According to the opinion polls, ongoing complaints about the health service and the shortage of affordable housing were the big issues which determined how people voted in the election. The overwhelming dominance of these issues in the media coverage of the campaign convinced a sizeable portion of the electorate that nothing else mattered. By comparison, record employment levels and rising incomes were simply taken for granted.

It seems that complacency more than anger has landed us in a dangerous political impasse

There is no doubt that health and housing are really important issues where serious reform is required to cater for the needs of a growing population. However, the basic fact that any attempt to tackle these issues depends on a healthy and well-run economy did not appear to impinge on a sizeable proportion of the electorate.

The French writer Sylvain Tesson remarked a couple of years ago: “France is a paradise populated by people who believe they are in hell.” The relevance of the comment to Ireland is illustrated by the howls of outrage that greeted Leo Varadkar’s efforts to publicise the last United Nations Human Development Index, which shows Ireland as the third-best place in the world to live.

OECD report

The UN index is not the only positive outside assessment of where this country is currently at.

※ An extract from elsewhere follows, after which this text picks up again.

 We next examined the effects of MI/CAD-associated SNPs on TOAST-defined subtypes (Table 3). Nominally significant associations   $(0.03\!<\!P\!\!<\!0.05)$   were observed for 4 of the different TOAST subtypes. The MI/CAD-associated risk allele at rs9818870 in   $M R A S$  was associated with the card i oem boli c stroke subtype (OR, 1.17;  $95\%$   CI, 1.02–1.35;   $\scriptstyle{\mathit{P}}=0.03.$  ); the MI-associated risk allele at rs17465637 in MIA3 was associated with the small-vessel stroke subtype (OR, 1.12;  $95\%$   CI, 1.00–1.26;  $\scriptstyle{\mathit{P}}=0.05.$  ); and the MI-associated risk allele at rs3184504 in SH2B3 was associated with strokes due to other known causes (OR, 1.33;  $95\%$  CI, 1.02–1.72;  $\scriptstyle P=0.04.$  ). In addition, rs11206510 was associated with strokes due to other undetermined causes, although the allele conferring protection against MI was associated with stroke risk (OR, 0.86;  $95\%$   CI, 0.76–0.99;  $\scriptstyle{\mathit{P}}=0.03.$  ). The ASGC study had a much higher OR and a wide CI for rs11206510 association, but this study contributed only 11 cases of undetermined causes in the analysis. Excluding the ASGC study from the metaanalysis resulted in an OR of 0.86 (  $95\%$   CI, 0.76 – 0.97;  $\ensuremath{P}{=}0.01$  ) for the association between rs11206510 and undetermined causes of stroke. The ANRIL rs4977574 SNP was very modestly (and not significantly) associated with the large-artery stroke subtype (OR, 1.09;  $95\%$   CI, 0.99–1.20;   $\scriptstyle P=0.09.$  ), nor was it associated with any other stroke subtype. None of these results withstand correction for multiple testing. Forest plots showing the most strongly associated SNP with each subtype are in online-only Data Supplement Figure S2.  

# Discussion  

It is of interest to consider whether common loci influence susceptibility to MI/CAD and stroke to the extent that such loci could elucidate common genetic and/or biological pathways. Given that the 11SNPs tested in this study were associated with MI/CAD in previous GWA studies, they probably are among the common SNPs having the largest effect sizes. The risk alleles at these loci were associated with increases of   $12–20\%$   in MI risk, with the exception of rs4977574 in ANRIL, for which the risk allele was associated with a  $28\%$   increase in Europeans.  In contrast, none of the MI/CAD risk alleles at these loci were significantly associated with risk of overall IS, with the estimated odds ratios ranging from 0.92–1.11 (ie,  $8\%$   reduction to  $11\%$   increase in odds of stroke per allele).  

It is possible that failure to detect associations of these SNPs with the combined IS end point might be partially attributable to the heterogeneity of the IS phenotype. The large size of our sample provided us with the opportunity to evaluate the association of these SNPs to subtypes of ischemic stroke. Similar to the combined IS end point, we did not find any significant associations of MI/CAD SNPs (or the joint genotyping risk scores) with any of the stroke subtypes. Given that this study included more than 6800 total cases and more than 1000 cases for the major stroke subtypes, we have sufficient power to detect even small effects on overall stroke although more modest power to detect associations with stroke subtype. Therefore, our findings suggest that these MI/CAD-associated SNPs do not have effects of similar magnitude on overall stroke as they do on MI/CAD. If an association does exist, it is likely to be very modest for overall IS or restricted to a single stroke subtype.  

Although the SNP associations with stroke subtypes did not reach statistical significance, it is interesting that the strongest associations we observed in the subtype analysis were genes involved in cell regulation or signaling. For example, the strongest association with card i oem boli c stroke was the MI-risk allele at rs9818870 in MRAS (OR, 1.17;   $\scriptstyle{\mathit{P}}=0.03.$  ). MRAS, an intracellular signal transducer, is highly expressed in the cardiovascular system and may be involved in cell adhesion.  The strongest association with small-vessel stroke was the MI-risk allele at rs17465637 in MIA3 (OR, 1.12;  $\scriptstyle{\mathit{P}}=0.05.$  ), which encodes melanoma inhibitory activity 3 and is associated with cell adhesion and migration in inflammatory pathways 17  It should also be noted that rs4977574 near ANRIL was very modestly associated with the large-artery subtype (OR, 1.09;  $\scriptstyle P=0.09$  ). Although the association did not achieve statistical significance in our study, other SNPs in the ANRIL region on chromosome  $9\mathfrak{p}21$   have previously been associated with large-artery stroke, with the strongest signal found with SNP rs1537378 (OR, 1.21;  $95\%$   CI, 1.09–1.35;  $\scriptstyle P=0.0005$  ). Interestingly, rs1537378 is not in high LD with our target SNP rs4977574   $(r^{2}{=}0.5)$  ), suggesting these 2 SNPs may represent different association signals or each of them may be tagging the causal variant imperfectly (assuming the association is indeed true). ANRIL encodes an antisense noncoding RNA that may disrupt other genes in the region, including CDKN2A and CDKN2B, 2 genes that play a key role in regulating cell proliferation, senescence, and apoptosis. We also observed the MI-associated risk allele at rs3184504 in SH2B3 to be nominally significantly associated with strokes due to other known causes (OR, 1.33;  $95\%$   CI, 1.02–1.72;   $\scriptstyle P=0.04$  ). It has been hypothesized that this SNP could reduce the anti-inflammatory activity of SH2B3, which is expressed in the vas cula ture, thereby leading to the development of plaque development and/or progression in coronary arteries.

A report from the OECD, the organisation of advanced western economies, published just over a week ago had the following to say about Ireland: “Ireland’s living standards remain high. Growth has been strong, despite bouts of volatility. The average real wage was on par with the OECD average in the mid-1990s, but now stands more than 15 per cent above. Furthermore, a highly redistributive tax and transfer system has contained income inequality in disposable incomes.”

The report went on: “The population also benefits from a high level of wellbeing across other dimensions. Life satisfaction is high, according with the strong economy as well as other features such as low levels of pollution, strong community engagement and high perceived personal security.”

Yet the election result indicates that about one-third of the electorate has bought into the notion that Ireland truly is a hellhole in need of a dose of the kind of radical left-wing policies that have ruined countries such as Venezuela. Obviously young people trying to buy a house in Dublin or paying exorbitant rents in the capital have a justified gripe with the system and can’t be faulted for opting for radical policies without worrying too much about the dire long-term consequences.

The real question is why so many people who are doing reasonably well as a result of our stable politics voted to throw out the baby with the bathwater. An ancillary question is why so many people didn’t bother to vote at all. The turnout, at just under 63 per cent, was one of the lowest in the history of the State and belies the notion of an angry electorate. It seems that complacency more than anger has landed us in a dangerous political impasse.